Der Ministerpräsident kehrte erst am Dienstagabend aus seinen langen Weihnachtsferien nach Rom zurück. Die Entscheidung der Verfassungsrichter kommt für ihn in einem denkbar schlechten Augenblick. Die Parteien des Mitte-Rechts-Bündnisses fordern seit Tagen eine grundlegende Diskussion über den Fortbestand der Koalition. Die Lega Nord setzt sich für ein norditalienisches Parlament und mehr politische Autonomie Norditaliens ein. Die Nationale Allianz hingegen will genau das verhindern und droht mit einem Ausstieg aus der Koalition. Silvio Berlusconi spricht bereits von Neuwahlen. „Wenn die Dinge so stehen, dann ist es besser, zu den Urnen zu schreiten“, zitierte ihn die Zeitung „Corriere della Sera“. Der Regierungschef habe auf einer Kabinettssitzung erwogen, ob die Parlamentswahl gleichzeitig mit der Europawahl im Juni stattfinden könnte, schrieb das Blatt.

Bereits in zwei Monaten könnte laut Medienberichten ein im Juli 2003 eingestelltes Verfahren gegen Berlusconi wieder aufgenommen.
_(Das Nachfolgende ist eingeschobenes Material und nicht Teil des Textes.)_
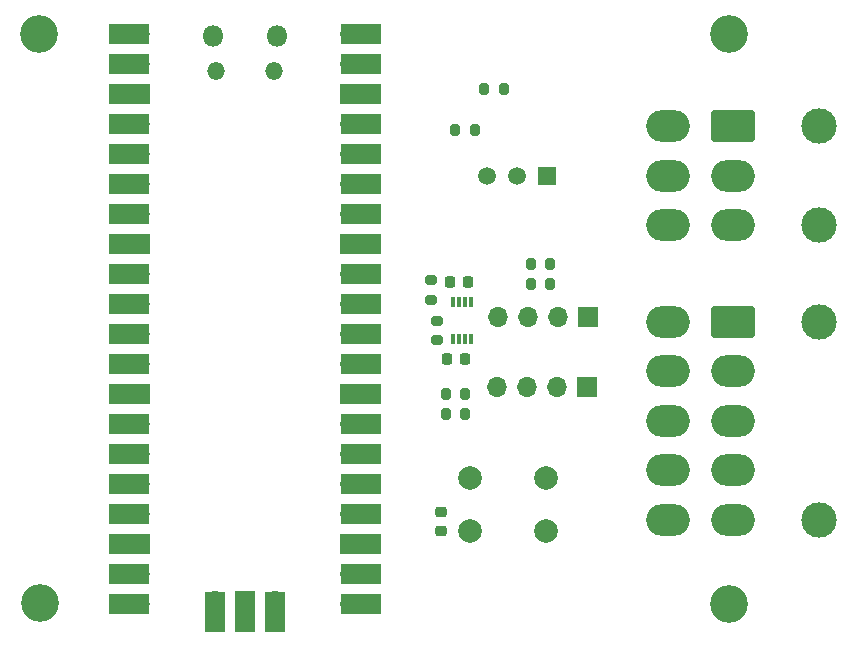
<source format=gbr>
%TF.GenerationSoftware,KiCad,Pcbnew,8.99.0-1891-ge2bd76bdce*%
%TF.CreationDate,2024-09-02T10:31:20+03:00*%
%TF.ProjectId,diagnostic_tester,64696167-6e6f-4737-9469-635f74657374,rev?*%
%TF.SameCoordinates,Original*%
%TF.FileFunction,Soldermask,Top*%
%TF.FilePolarity,Negative*%
%FSLAX46Y46*%
G04 Gerber Fmt 4.6, Leading zero omitted, Abs format (unit mm)*
G04 Created by KiCad (PCBNEW 8.99.0-1891-ge2bd76bdce) date 2024-09-02 10:31:20*
%MOMM*%
%LPD*%
G01*
G04 APERTURE LIST*
G04 Aperture macros list*
%AMRoundRect*
0 Rectangle with rounded corners*
0 $1 Rounding radius*
0 $2 $3 $4 $5 $6 $7 $8 $9 X,Y pos of 4 corners*
0 Add a 4 corners polygon primitive as box body*
4,1,4,$2,$3,$4,$5,$6,$7,$8,$9,$2,$3,0*
0 Add four circle primitives for the rounded corners*
1,1,$1+$1,$2,$3*
1,1,$1+$1,$4,$5*
1,1,$1+$1,$6,$7*
1,1,$1+$1,$8,$9*
0 Add four rect primitives between the rounded corners*
20,1,$1+$1,$2,$3,$4,$5,0*
20,1,$1+$1,$4,$5,$6,$7,0*
20,1,$1+$1,$6,$7,$8,$9,0*
20,1,$1+$1,$8,$9,$2,$3,0*%
G04 Aperture macros list end*
%ADD10C,3.000000*%
%ADD11RoundRect,0.250001X-1.599999X1.099999X-1.599999X-1.099999X1.599999X-1.099999X1.599999X1.099999X0*%
%ADD12O,3.700000X2.700000*%
%ADD13C,2.000000*%
%ADD14RoundRect,0.200000X0.275000X-0.200000X0.275000X0.200000X-0.275000X0.200000X-0.275000X-0.200000X0*%
%ADD15C,3.200000*%
%ADD16R,1.700000X1.700000*%
%ADD17O,1.700000X1.700000*%
%ADD18RoundRect,0.225000X-0.225000X-0.250000X0.225000X-0.250000X0.225000X0.250000X-0.225000X0.250000X0*%
%ADD19RoundRect,0.225000X0.250000X-0.225000X0.250000X0.225000X-0.250000X0.225000X-0.250000X-0.225000X0*%
%ADD20RoundRect,0.200000X0.200000X0.275000X-0.200000X0.275000X-0.200000X-0.275000X0.200000X-0.275000X0*%
%ADD21RoundRect,0.200000X-0.200000X-0.275000X0.200000X-0.275000X0.200000X0.275000X-0.200000X0.275000X0*%
%ADD22R,0.300000X0.850000*%
%ADD23R,1.500000X1.500000*%
%ADD24C,1.500000*%
%ADD25RoundRect,0.225000X0.225000X0.250000X-0.225000X0.250000X-0.225000X-0.250000X0.225000X-0.250000X0*%
%ADD26O,1.800000X1.800000*%
%ADD27O,1.500000X1.500000*%
%ADD28R,3.500000X1.700000*%
%ADD29R,1.700000X3.500000*%
G04 APERTURE END LIST*
D10*
%TO.C,J4*%
X112585000Y-63790000D03*
X112585000Y-80590000D03*
D11*
X105285000Y-63790000D03*
D12*
X105285000Y-67990000D03*
X105285000Y-72190000D03*
X105285000Y-76390000D03*
X105285000Y-80590000D03*
X99785000Y-63790000D03*
X99785000Y-67990000D03*
X99785000Y-72190000D03*
X99785000Y-76390000D03*
X99785000Y-80590000D03*
%TD*%
D13*
%TO.C,SW1*%
X89500000Y-81500000D03*
X83000000Y-81500000D03*
X89500000Y-77000000D03*
X83000000Y-77000000D03*
%TD*%
D14*
%TO.C,R6*%
X79700000Y-61950000D03*
X79700000Y-60300000D03*
%TD*%
D15*
%TO.C,H1*%
X104940000Y-39450000D03*
%TD*%
%TO.C,H3*%
X46590000Y-87630000D03*
%TD*%
D16*
%TO.C,J1*%
X93000000Y-63400000D03*
D17*
X90460000Y-63400000D03*
X87920000Y-63400000D03*
X85380000Y-63400000D03*
%TD*%
D18*
%TO.C,C3*%
X81325000Y-60420000D03*
X82875000Y-60420000D03*
%TD*%
D19*
%TO.C,C1*%
X80540000Y-81495000D03*
X80540000Y-79945000D03*
%TD*%
D20*
%TO.C,R4*%
X82620000Y-71600000D03*
X80970000Y-71600000D03*
%TD*%
D14*
%TO.C,R5*%
X80200000Y-65350000D03*
X80200000Y-63700000D03*
%TD*%
D21*
%TO.C,R8*%
X88170000Y-58910000D03*
X89820000Y-58910000D03*
%TD*%
D22*
%TO.C,U1*%
X83090000Y-62170000D03*
X82590000Y-62170000D03*
X82090000Y-62170000D03*
X81590000Y-62170000D03*
X81590000Y-65270000D03*
X82090000Y-65270000D03*
X82590000Y-65270000D03*
X83090000Y-65270000D03*
%TD*%
D23*
%TO.C,U2*%
X89580000Y-51500000D03*
D24*
X87040000Y-51500000D03*
X84500000Y-51500000D03*
%TD*%
D16*
%TO.C,J2*%
X92970000Y-69320000D03*
D17*
X90430000Y-69320000D03*
X87890000Y-69320000D03*
X85350000Y-69320000D03*
%TD*%
D10*
%TO.C,J3*%
X112585000Y-47250000D03*
X112585000Y-55650000D03*
D11*
X105285000Y-47250000D03*
D12*
X105285000Y-51450000D03*
X105285000Y-55650000D03*
X99785000Y-47250000D03*
X99785000Y-51450000D03*
X99785000Y-55650000D03*
%TD*%
D20*
%TO.C,R1*%
X85885000Y-44100000D03*
X84235000Y-44100000D03*
%TD*%
%TO.C,R2*%
X83430000Y-47600000D03*
X81780000Y-47600000D03*
%TD*%
D25*
%TO.C,C2*%
X82610000Y-66960000D03*
X81060000Y-66960000D03*
%TD*%
D15*
%TO.C,H4*%
X104960000Y-87660000D03*
%TD*%
D21*
%TO.C,R7*%
X88175000Y-60600000D03*
X89825000Y-60600000D03*
%TD*%
D20*
%TO.C,R3*%
X82620000Y-69900000D03*
X80970000Y-69900000D03*
%TD*%
D26*
%TO.C,U3*%
X61250000Y-39570000D03*
D27*
X61550000Y-42600000D03*
X66400000Y-42600000D03*
D26*
X66700000Y-39570000D03*
D17*
X55085000Y-39440000D03*
D28*
X54185000Y-39440000D03*
D17*
X55085000Y-41980000D03*
D28*
X54185000Y-41980000D03*
D16*
X55085000Y-44520000D03*
D28*
X54185000Y-44520000D03*
D17*
X55085000Y-47060000D03*
D28*
X54185000Y-47060000D03*
D17*
X55085000Y-49600000D03*
D28*
X54185000Y-49600000D03*
D17*
X55085000Y-52140000D03*
D28*
X54185000Y-52140000D03*
D17*
X55085000Y-54680000D03*
D28*
X54185000Y-54680000D03*
D16*
X55085000Y-57220000D03*
D28*
X54185000Y-57220000D03*
D17*
X55085000Y-59760000D03*
D28*
X54185000Y-59760000D03*
D17*
X55085000Y-62300000D03*
D28*
X54185000Y-62300000D03*
D17*
X55085000Y-64840000D03*
D28*
X54185000Y-64840000D03*
D17*
X55085000Y-67380000D03*
D28*
X54185000Y-67380000D03*
D16*
X55085000Y-69920000D03*
D28*
X54185000Y-69920000D03*
D17*
X55085000Y-72460000D03*
D28*
X54185000Y-72460000D03*
D17*
X55085000Y-75000000D03*
D28*
X54185000Y-75000000D03*
D17*
X55085000Y-77540000D03*
D28*
X54185000Y-77540000D03*
D17*
X55085000Y-80080000D03*
D28*
X54185000Y-80080000D03*
D16*
X55085000Y-82620000D03*
D28*
X54185000Y-82620000D03*
D17*
X55085000Y-85160000D03*
D28*
X54185000Y-85160000D03*
D17*
X55085000Y-87700000D03*
D28*
X54185000Y-87700000D03*
D17*
X72865000Y-87700000D03*
D28*
X73765000Y-87700000D03*
D17*
X72865000Y-85160000D03*
D28*
X73765000Y-85160000D03*
D16*
X72865000Y-82620000D03*
D28*
X73765000Y-82620000D03*
D17*
X72865000Y-80080000D03*
D28*
X73765000Y-80080000D03*
D17*
X72865000Y-77540000D03*
D28*
X73765000Y-77540000D03*
D17*
X72865000Y-75000000D03*
D28*
X73765000Y-75000000D03*
D17*
X72865000Y-72460000D03*
D28*
X73765000Y-72460000D03*
D16*
X72865000Y-69920000D03*
D28*
X73765000Y-69920000D03*
D17*
X72865000Y-67380000D03*
D28*
X73765000Y-67380000D03*
D17*
X72865000Y-64840000D03*
D28*
X73765000Y-64840000D03*
D17*
X72865000Y-62300000D03*
D28*
X73765000Y-62300000D03*
D17*
X72865000Y-59760000D03*
D28*
X73765000Y-59760000D03*
D16*
X72865000Y-57220000D03*
D28*
X73765000Y-57220000D03*
D17*
X72865000Y-54680000D03*
D28*
X73765000Y-54680000D03*
D17*
X72865000Y-52140000D03*
D28*
X73765000Y-52140000D03*
D17*
X72865000Y-49600000D03*
D28*
X73765000Y-49600000D03*
D17*
X72865000Y-47060000D03*
D28*
X73765000Y-47060000D03*
D16*
X72865000Y-44520000D03*
D28*
X73765000Y-44520000D03*
D17*
X72865000Y-41980000D03*
D28*
X73765000Y-41980000D03*
D17*
X72865000Y-39440000D03*
D28*
X73765000Y-39440000D03*
D17*
X61435000Y-87470000D03*
D29*
X61435000Y-88370000D03*
D16*
X63975000Y-87470000D03*
D29*
X63975000Y-88370000D03*
D17*
X66515000Y-87470000D03*
D29*
X66515000Y-88370000D03*
%TD*%
D15*
%TO.C,H2*%
X46560000Y-39440000D03*
%TD*%
M02*

</source>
Dabei geht es um Korruptionsvorwürfe im Zusammenhang mit dem Verkauf des Lebensmittelmultis SME. Berlusconi soll römische Richter mit hohen Geldsummen geschmiert haben, damit sie in seinem Sinne urteilen, so der Vorwurf. Auch in anderen Fällen könnten Verfahren gegen den Premier eröffnet werden. Mailänder Untersuchungsrichter haben sich in zwei Fällen an den Verfassungsgerichtshof gewandt, um Hilfe bei der Aufklärung von Bilanzfälschungsvorwürfen zu erhalten. Bevor sie einen Prozess gegen Berlusconi anstreben konnten, war dieser Tatbestand unter der amtierenden Regierung zum Kavaliersdelikt erklärt worden. Die Untersuchungsrichter halten auch dieses Gesetz für verfassungswidrig, weil es auf Berlusconi zugeschnitten ist.

Beim Streit um das Immunitätsgesetz könnte aber auch Staatspräsident Carlo Azeglio Ciampi unter Druck geraten. Berlusconi weist nach italienischen Medienberichten darauf hin, dass Ciampi das Gesetz gegengezeichnet hatte. Warum Ciampi dies tat, obwohl Verfassungsrechtler ihm davon abrieten, ist bis heute unklar. Gut informierten Kreisen zufolge soll Berlusconi Ciampi erpresst haben. Der Sohn des Präsidenten soll in die Affäre um den Verkauf der Telecom Serbien verwickelt sein, bei der Schmiergelder geflossen sein sollen. Es wird nicht ausgeschlossen, dass die Regierungskommission, die den Fall untersucht, Ciampi mit unangenehmen Veröffentlichungen über seinen Sohn gedroht hat.